— The problem —
Begin at the line containing "right front paw: (248, 460)" in the entries below and end at the line containing "right elbow: (248, 430)"; transcribe that range exactly and nothing outside it.

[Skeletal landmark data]
-- Opening Marker --
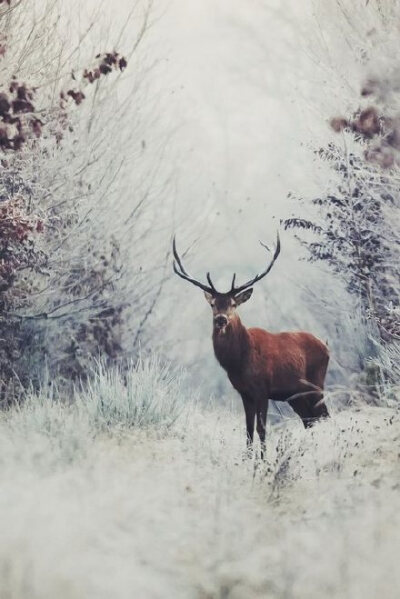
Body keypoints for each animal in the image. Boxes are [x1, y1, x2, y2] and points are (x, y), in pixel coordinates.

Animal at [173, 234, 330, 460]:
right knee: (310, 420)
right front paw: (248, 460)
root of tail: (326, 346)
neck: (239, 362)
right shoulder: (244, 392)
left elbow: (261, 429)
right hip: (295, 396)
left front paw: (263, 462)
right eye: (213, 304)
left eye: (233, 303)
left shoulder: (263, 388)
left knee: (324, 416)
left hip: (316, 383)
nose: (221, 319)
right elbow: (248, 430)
-- Closing Marker --
-- Opening Marker --
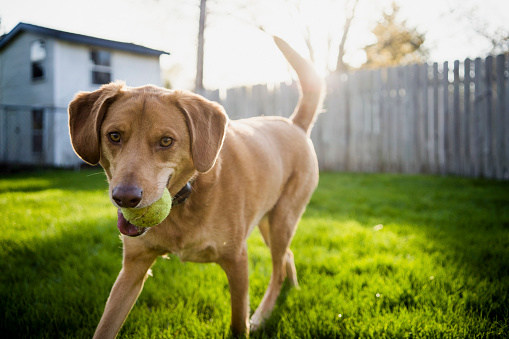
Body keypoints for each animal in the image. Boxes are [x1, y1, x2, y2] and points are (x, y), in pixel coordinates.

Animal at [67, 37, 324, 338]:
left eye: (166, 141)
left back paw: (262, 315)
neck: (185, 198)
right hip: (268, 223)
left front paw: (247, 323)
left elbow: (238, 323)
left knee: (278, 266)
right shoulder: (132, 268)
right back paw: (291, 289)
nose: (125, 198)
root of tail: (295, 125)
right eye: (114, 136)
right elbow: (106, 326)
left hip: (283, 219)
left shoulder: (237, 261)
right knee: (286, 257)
-- Closing Marker --
— Solution to the exercise —
right front paw: (248, 460)
root of tail: (326, 346)
neck: (239, 362)
right shoulder: (244, 392)
left elbow: (261, 429)
right hip: (295, 396)
left front paw: (263, 462)
right eye: (213, 304)
left eye: (233, 303)
left shoulder: (263, 388)
left knee: (324, 416)
left hip: (316, 383)
nose: (221, 319)
right elbow: (248, 430)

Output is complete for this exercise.